En somme à Reims, le mal s’est vidé de toute psychologie, de tout visage identifiable, de toute logique assignable. En naturalisant le mal, ces œuvres déplacent la fonction du polar : si le crime est un phénomène diffus, alors l’enquête cesse d’être un trajet vers la vérité pour devenir un protocole vidé de sa promesse. Les enquêteurs progressent dans un monde saturé de signes qui ne convergent nulle part, ou partout. Le crime n’est plus un point de départ mais un prétexte, un bruit de fond dans un univers où l’enquête piétine, les responsabilités se diluent, la vérité s’estompe. Cette édition 2026 substitue à la promesse d’une résolution la brutalité d’un constat « voilà ce qui est. »
Winter of the Crow Écrit et réalisé par Kasia Adamik. Avec Lesley Manville, Tom Burke, Zofia Wichłacz… 1h52. Prochainement en salles.

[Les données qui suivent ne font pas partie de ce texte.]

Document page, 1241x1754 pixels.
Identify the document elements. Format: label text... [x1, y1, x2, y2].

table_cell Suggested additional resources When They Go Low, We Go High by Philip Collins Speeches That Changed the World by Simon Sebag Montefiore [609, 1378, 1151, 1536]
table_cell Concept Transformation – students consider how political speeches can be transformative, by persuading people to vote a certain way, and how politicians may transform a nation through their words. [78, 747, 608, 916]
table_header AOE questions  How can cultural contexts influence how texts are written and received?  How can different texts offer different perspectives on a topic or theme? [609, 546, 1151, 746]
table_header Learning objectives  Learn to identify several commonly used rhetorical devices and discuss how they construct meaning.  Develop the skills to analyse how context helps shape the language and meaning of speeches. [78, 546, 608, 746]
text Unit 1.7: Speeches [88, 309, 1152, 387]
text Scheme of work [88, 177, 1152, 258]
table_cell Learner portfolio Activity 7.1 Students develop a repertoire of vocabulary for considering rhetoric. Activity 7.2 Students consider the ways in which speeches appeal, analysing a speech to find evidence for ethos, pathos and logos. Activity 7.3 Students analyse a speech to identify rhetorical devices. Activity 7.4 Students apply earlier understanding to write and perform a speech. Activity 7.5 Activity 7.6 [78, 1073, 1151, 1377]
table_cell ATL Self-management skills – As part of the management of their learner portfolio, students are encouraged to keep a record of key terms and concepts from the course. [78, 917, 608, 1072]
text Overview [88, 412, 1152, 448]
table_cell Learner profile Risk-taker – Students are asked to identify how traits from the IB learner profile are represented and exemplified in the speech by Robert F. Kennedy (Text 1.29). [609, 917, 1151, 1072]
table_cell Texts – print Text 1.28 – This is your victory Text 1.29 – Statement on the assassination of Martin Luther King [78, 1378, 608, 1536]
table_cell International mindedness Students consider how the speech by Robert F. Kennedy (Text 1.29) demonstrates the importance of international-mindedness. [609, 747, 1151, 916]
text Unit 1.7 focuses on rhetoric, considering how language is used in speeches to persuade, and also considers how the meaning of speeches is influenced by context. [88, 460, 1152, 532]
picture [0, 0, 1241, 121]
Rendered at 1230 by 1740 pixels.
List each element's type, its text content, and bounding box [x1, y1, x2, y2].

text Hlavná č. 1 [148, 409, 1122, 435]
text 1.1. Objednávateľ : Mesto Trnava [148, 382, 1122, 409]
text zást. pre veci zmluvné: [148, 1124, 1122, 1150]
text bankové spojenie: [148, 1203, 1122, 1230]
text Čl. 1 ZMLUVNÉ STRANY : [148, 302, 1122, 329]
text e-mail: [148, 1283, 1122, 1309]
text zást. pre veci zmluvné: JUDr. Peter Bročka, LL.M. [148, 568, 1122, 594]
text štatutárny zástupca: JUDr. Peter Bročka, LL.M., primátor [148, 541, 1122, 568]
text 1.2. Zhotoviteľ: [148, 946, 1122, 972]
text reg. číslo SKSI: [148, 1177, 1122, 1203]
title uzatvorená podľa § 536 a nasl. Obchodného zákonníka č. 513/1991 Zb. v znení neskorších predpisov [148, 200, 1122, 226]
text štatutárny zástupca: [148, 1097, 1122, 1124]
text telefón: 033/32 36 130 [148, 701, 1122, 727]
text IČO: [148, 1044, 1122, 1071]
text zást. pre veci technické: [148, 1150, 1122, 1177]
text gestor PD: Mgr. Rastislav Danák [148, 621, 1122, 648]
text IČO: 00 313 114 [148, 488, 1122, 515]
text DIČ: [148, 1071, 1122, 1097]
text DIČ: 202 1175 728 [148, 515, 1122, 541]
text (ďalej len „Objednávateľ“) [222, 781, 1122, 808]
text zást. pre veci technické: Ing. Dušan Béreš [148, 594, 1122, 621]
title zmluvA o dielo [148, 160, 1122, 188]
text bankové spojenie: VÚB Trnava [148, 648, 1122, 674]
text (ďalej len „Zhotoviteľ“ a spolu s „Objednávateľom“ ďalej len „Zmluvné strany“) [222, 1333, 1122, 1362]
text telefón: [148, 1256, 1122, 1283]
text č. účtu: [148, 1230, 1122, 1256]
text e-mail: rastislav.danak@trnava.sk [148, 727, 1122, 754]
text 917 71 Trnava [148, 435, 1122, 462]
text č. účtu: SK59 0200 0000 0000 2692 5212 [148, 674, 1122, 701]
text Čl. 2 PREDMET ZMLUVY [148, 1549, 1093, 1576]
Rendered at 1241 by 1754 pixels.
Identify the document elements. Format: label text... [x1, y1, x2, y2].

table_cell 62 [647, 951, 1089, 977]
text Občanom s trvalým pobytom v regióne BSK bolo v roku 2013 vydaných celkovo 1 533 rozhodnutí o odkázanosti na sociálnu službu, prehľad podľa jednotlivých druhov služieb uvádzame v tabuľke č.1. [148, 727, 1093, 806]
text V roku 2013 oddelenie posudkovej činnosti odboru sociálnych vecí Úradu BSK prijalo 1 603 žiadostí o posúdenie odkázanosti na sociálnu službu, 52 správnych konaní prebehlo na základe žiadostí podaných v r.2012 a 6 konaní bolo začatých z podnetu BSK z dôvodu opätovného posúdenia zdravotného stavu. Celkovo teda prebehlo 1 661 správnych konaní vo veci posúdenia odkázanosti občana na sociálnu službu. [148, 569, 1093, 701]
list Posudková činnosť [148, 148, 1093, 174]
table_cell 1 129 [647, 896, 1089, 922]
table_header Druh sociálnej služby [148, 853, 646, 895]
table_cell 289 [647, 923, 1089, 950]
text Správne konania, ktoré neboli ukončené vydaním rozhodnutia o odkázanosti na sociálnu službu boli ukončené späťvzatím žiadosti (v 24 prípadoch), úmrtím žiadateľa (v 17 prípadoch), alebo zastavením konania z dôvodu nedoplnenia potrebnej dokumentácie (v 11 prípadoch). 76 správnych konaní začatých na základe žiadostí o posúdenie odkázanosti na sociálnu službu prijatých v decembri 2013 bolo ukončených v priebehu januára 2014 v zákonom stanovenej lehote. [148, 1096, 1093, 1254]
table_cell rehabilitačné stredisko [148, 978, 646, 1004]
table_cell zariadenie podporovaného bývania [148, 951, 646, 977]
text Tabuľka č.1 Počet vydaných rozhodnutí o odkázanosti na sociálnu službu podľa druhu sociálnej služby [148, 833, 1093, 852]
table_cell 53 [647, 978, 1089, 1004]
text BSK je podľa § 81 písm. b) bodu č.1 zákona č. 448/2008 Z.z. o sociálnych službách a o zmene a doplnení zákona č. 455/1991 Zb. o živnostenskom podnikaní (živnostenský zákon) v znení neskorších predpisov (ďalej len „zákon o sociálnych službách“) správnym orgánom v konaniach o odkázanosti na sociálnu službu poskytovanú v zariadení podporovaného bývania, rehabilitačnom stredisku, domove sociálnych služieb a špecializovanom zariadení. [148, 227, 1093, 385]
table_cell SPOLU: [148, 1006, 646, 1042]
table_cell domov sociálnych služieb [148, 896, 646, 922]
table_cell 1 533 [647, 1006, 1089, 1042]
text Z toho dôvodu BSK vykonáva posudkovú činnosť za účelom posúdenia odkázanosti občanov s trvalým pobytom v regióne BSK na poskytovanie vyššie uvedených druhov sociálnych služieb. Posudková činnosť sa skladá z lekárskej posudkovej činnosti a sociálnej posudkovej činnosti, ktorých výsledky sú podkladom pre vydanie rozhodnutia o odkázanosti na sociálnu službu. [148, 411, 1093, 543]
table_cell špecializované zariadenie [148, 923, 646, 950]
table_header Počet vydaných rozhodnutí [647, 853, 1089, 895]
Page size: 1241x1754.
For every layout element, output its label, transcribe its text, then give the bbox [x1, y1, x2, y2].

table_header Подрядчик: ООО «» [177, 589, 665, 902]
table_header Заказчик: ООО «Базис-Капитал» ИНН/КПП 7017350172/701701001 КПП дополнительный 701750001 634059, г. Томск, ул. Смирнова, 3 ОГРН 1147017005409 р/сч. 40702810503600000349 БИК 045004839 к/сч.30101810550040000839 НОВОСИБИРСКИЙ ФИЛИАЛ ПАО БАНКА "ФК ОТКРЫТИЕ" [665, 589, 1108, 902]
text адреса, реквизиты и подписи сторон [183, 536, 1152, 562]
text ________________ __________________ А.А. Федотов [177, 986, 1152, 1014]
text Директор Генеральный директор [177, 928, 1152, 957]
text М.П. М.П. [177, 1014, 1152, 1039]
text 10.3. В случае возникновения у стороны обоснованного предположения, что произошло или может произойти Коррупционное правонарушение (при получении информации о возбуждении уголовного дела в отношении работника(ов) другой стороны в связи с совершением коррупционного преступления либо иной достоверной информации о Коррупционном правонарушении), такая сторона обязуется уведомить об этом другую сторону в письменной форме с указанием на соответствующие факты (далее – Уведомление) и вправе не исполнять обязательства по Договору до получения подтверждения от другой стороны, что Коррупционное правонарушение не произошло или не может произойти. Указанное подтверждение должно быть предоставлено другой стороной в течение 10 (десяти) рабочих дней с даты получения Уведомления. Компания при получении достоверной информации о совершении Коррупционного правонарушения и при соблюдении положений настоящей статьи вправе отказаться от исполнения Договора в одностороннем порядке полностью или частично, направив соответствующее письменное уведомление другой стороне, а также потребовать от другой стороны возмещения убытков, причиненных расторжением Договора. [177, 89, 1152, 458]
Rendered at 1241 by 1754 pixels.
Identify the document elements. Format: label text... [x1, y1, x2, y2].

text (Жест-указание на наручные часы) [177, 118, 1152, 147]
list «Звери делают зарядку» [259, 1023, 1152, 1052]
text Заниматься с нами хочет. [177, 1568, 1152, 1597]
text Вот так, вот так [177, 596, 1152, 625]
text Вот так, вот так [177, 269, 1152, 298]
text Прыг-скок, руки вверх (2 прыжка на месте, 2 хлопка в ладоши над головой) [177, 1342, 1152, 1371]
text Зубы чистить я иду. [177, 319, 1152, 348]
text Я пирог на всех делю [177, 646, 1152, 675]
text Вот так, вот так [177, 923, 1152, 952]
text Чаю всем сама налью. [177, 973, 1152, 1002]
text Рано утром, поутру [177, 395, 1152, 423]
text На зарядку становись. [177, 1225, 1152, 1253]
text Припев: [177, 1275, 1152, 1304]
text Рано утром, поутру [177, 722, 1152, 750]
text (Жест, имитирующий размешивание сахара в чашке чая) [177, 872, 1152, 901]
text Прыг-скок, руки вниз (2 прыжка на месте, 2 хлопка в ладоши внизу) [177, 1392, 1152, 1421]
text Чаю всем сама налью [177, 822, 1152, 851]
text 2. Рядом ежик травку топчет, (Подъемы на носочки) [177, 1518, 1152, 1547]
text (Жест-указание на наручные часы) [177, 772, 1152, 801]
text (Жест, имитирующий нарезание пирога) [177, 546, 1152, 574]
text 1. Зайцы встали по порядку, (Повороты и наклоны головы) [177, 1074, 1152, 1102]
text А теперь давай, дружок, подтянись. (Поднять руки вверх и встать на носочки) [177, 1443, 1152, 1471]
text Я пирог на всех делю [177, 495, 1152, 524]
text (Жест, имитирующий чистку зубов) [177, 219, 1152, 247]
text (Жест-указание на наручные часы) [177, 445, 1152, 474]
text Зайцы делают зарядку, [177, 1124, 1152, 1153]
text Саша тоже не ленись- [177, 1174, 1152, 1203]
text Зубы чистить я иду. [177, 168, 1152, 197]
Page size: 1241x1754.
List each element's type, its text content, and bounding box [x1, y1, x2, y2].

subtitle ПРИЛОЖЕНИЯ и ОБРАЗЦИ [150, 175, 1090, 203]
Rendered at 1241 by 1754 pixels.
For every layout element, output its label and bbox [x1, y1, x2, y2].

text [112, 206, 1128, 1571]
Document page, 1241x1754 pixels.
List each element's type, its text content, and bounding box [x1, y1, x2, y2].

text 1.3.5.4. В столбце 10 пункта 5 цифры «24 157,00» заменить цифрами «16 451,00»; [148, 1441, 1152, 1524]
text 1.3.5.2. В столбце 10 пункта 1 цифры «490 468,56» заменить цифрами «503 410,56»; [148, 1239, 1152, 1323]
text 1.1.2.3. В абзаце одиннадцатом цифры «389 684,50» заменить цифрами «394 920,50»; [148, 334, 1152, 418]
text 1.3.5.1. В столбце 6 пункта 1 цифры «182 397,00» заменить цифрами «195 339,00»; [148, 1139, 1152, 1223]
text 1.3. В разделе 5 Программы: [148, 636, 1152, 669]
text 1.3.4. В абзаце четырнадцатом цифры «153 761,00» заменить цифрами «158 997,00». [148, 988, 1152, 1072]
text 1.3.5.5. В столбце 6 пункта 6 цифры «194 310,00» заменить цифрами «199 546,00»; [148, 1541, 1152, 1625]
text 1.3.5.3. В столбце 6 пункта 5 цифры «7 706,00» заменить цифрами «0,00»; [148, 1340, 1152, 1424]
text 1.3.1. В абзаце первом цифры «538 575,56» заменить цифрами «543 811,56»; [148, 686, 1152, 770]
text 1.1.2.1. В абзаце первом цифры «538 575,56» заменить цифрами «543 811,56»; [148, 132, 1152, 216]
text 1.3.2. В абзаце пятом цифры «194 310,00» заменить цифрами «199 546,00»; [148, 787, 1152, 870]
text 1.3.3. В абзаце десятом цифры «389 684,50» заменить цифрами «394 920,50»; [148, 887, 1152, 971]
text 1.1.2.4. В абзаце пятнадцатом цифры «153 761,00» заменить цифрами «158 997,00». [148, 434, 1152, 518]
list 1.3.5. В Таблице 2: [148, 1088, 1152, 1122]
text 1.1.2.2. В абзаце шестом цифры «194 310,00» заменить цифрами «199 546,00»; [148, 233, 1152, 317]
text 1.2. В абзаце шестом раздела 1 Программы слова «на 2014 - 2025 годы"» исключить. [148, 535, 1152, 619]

Sons of the Neon Night (Titre original Fung lam fo saan) Écrit par Juno Mak et Man Yu Chow, réalisé par Juno Mak. Avec Takeshi Kaneshiro, Louis Koo, Tony Leung Ka‑Fai… 2h05. Prochainement en salles.
Les Silences de Riyad Écrit par Haifaa Al Mansour et Brad Niemann, réalisé par Haifaa Al Mansour. Avec Mila Alzahrani, Aziz Gharbawi, Shafi Al Harthy… 1h39. En salles le 8 juillet 2026.
SAI Écrit et réalisé par Yutaro Seki et Hirase Kentaro. Avec Teruyuki Kagawa, Anne Nakamura, Kaito Miyachika… 2h08. Prochainement en salles.
Gagne ton ciel Écrit par Mathieu Denis et Alexandre Auger, réalisé par Mathieu Denis. Avec Samir Guesmi, Crixus Lapointe, Meriem Medjkane… 1h56. Prochainement en salles.